*** MATERIAL SUPPLIED Section Begins ***
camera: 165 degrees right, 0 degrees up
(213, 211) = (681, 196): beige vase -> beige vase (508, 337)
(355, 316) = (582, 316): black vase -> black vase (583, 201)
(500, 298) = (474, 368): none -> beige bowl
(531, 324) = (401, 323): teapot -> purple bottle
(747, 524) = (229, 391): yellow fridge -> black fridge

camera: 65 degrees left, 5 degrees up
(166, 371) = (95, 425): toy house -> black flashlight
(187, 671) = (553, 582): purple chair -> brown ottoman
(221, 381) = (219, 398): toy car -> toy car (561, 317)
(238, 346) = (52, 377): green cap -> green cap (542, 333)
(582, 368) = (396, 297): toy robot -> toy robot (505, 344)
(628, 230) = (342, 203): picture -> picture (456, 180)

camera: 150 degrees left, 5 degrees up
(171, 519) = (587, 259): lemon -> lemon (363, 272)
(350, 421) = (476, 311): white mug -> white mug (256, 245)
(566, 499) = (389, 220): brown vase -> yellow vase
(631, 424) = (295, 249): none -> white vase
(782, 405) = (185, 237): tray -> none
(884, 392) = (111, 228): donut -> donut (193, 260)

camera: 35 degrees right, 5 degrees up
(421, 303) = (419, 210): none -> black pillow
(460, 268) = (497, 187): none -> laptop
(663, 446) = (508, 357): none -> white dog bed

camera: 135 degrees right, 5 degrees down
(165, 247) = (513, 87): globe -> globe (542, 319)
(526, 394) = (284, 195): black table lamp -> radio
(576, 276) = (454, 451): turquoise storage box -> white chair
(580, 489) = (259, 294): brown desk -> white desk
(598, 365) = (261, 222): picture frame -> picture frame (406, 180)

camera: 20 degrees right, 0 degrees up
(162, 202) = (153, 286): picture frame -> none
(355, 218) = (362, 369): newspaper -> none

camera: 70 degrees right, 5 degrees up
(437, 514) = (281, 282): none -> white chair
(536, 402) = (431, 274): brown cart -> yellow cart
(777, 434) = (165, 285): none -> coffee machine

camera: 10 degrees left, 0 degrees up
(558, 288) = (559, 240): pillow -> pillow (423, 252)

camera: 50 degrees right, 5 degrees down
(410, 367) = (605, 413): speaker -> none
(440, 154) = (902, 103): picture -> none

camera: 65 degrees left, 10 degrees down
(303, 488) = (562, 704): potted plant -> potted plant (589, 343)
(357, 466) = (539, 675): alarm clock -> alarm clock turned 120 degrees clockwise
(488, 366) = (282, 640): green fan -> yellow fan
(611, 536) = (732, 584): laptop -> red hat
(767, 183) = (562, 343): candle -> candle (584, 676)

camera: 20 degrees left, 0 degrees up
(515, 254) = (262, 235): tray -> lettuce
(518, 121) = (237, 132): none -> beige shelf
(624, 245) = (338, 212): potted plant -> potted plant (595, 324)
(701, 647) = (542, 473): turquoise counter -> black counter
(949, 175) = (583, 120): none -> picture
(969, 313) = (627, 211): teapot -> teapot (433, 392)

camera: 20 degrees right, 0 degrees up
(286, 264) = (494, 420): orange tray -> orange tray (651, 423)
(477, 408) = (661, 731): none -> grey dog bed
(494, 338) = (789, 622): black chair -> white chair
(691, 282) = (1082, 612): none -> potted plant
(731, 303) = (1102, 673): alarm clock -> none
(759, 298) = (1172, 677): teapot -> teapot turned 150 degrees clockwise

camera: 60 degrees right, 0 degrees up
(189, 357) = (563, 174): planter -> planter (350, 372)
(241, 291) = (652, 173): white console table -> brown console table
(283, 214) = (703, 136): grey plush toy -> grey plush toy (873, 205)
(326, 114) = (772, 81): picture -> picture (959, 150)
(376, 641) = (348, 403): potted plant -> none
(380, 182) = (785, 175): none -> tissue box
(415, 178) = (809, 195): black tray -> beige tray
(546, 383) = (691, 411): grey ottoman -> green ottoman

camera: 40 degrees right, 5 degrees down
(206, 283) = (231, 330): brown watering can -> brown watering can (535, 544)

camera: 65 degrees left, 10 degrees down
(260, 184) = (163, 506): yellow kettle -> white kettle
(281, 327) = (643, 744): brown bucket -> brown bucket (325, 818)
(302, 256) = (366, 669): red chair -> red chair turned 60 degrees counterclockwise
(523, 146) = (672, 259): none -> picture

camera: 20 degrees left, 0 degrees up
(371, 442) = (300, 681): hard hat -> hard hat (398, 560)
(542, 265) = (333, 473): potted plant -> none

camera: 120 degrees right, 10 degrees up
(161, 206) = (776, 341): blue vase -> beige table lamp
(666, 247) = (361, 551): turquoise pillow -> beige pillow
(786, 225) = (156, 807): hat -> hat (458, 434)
*** MATERIAL SUPPLIED Section Ends ***
◆ PROBLEM: Within the data above, the lines from the one with "(286, 264) = (494, 420): orange" to the one with "(731, 303) = (1102, 673): alarm clock -> none" must be repeated exactly; no other line belongs in the answer.

◆ FINISHED EXERCISE:
(286, 264) = (494, 420): orange tray -> orange tray (651, 423)
(477, 408) = (661, 731): none -> grey dog bed
(494, 338) = (789, 622): black chair -> white chair
(691, 282) = (1082, 612): none -> potted plant
(731, 303) = (1102, 673): alarm clock -> none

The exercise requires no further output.